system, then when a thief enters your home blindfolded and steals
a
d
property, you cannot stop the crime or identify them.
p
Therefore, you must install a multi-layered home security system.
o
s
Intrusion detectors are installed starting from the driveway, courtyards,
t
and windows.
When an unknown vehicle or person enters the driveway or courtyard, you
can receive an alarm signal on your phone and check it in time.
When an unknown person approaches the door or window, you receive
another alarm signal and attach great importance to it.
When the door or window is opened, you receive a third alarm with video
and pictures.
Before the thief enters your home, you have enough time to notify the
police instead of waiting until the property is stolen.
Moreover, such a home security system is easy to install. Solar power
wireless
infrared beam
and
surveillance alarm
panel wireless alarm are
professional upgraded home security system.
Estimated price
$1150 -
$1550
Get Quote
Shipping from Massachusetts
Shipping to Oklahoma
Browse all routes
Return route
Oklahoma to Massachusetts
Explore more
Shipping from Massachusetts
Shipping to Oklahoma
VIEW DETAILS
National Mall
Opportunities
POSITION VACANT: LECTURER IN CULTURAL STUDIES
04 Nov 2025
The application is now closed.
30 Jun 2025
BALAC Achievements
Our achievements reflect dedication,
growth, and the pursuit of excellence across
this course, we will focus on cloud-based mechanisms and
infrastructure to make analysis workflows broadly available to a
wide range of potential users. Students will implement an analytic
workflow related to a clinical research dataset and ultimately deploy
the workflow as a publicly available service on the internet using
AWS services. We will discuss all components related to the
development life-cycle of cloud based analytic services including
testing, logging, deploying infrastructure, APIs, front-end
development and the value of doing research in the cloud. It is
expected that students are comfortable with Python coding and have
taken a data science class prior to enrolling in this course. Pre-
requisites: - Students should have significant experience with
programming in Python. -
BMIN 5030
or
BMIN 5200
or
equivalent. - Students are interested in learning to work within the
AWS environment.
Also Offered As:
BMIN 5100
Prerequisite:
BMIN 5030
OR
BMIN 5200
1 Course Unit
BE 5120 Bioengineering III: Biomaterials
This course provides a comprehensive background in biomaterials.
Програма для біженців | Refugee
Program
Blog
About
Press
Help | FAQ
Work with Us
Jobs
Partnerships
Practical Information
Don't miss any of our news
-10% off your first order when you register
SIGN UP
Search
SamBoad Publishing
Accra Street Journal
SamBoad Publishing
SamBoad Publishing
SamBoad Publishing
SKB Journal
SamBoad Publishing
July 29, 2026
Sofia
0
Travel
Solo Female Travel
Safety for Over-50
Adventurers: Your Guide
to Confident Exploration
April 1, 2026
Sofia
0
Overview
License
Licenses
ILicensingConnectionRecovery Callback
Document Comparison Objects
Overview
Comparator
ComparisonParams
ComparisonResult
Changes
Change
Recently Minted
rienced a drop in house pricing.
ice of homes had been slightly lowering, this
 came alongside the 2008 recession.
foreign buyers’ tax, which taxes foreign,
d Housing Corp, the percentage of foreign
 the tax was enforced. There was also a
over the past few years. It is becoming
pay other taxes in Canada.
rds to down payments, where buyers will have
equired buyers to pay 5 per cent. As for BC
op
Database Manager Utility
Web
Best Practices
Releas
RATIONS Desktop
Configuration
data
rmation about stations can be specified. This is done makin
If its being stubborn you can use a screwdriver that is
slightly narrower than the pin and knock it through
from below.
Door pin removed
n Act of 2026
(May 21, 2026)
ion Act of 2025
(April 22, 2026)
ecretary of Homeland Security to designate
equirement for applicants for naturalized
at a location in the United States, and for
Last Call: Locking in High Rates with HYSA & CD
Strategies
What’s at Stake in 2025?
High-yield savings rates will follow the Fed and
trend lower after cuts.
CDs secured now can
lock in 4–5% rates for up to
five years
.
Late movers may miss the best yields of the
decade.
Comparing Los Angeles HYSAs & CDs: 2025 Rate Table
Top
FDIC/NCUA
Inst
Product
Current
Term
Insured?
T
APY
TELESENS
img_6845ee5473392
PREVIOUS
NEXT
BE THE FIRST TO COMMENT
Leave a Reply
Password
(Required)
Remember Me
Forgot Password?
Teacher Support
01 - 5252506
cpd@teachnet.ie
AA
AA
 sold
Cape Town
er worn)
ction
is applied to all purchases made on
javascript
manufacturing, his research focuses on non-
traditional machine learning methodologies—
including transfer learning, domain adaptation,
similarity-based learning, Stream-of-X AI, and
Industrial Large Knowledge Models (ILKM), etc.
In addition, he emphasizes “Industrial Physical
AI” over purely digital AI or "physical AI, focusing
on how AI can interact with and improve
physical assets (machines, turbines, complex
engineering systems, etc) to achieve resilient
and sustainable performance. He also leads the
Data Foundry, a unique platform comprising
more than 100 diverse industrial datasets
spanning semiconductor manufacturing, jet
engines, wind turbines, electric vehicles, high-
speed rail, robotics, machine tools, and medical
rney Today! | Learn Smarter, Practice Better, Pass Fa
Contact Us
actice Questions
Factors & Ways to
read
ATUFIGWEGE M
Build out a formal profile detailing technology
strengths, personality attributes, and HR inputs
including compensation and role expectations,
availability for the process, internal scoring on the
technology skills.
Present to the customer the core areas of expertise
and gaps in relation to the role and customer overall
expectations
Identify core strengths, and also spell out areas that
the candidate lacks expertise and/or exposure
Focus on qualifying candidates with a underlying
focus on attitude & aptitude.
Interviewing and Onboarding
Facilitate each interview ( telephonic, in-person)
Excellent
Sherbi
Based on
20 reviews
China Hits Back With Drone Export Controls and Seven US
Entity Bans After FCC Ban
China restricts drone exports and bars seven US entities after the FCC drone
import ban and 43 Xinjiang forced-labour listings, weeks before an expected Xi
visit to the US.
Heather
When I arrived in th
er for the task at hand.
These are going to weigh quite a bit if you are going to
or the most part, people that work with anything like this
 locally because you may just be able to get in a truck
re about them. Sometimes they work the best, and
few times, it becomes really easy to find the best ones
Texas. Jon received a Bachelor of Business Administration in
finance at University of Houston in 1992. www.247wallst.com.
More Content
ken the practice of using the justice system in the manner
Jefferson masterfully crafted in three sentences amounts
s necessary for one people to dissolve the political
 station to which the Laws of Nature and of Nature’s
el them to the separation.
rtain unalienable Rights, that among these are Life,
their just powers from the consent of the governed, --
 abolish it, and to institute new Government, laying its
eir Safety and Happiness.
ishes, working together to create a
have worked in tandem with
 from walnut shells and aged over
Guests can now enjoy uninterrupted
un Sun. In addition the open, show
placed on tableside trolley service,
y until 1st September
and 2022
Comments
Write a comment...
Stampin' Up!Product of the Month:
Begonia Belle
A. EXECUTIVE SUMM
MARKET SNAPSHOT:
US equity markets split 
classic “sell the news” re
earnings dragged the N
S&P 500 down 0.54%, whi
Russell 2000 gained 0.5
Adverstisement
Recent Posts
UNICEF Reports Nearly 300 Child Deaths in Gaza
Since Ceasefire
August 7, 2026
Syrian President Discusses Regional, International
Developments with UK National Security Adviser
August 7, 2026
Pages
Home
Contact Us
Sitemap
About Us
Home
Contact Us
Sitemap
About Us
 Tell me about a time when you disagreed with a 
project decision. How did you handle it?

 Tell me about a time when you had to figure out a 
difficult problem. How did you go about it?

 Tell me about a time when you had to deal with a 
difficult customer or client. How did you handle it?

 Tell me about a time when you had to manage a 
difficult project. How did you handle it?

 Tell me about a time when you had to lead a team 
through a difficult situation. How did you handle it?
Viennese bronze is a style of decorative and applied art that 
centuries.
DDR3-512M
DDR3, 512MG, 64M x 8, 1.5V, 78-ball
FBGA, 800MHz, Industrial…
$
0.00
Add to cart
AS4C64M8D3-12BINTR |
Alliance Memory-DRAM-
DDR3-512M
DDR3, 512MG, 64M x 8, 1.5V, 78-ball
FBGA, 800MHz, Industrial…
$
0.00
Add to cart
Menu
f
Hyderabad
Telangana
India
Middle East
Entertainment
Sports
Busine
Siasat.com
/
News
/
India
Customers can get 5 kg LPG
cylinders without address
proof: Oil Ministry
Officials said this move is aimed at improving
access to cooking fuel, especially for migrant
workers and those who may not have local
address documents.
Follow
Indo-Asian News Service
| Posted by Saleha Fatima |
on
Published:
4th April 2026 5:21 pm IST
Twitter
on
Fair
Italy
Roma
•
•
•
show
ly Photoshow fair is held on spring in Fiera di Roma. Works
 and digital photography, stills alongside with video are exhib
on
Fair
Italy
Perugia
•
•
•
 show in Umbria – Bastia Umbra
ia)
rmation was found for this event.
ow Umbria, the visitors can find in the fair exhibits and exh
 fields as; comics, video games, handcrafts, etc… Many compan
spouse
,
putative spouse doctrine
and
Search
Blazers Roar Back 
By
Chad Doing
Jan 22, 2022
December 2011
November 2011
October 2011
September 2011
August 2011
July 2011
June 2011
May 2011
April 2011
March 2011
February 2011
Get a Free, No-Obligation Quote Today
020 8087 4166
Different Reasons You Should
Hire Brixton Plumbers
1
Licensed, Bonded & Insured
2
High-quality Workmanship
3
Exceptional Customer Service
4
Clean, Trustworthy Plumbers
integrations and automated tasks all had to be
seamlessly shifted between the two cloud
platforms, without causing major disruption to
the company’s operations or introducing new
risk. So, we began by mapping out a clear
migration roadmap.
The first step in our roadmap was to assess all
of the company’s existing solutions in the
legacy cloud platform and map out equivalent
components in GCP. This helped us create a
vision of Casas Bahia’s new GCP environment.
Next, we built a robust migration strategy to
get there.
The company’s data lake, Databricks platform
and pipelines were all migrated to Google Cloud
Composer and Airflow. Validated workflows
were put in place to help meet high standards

***

WORK REQUIRED:
Please quote the records from their first line through the line containing "AWS services. We", with both of those lines included.

ANSWER TO THIS TASK:
system, then when a thief enters your home blindfolded and steals
a
d
property, you cannot stop the crime or identify them.
p
Therefore, you must install a multi-layered home security system.
o
s
Intrusion detectors are installed starting from the driveway, courtyards,
t
and windows.
When an unknown vehicle or person enters the driveway or courtyard, you
can receive an alarm signal on your phone and check it in time.
When an unknown person approaches the door or window, you receive
another alarm signal and attach great importance to it.
When the door or window is opened, you receive a third alarm with video
and pictures.
Before the thief enters your home, you have enough time to notify the
police instead of waiting until the property is stolen.
Moreover, such a home security system is easy to install. Solar power
wireless
infrared beam
and
surveillance alarm
panel wireless alarm are
professional upgraded home security system.
Estimated price
$1150 -
$1550
Get Quote
Shipping from Massachusetts
Shipping to Oklahoma
Browse all routes
Return route
Oklahoma to Massachusetts
Explore more
Shipping from Massachusetts
Shipping to Oklahoma
VIEW DETAILS
National Mall
Opportunities
POSITION VACANT: LECTURER IN CULTURAL STUDIES
04 Nov 2025
The application is now closed.
30 Jun 2025
BALAC Achievements
Our achievements reflect dedication,
growth, and the pursuit of excellence across
this course, we will focus on cloud-based mechanisms and
infrastructure to make analysis workflows broadly available to a
wide range of potential users. Students will implement an analytic
workflow related to a clinical research dataset and ultimately deploy
the workflow as a publicly available service on the internet using
AWS services. We will discuss all components related to the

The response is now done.